- [REQUIRED WORK]: Go through the data below and return each line where the string "onderzoeksvraag" appears.

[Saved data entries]

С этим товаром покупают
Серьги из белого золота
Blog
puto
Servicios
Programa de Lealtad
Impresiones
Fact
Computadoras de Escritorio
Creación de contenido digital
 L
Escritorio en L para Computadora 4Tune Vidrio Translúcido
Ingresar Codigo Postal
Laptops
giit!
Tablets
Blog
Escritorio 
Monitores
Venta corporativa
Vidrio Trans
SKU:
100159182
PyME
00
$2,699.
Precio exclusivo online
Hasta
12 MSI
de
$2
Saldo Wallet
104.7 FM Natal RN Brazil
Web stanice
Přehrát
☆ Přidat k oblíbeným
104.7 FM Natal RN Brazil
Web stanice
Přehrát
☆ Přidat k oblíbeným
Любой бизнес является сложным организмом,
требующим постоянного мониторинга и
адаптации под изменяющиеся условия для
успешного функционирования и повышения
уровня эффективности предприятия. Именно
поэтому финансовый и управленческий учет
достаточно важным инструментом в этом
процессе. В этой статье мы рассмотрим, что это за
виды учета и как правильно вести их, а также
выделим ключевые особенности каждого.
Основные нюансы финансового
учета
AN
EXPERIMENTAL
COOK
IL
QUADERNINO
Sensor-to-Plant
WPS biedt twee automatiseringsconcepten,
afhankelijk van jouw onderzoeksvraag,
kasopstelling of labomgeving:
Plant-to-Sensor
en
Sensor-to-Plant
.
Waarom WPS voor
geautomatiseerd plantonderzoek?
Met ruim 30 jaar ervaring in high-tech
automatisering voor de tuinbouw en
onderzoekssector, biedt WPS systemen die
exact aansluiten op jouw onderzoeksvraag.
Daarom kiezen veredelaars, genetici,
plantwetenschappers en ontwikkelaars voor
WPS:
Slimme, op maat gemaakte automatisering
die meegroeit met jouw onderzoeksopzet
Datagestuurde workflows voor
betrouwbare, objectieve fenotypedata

- [RESULT OF THE EXERCISE]:
afhankelijk van jouw onderzoeksvraag,
exact aansluiten op jouw onderzoeksvraag.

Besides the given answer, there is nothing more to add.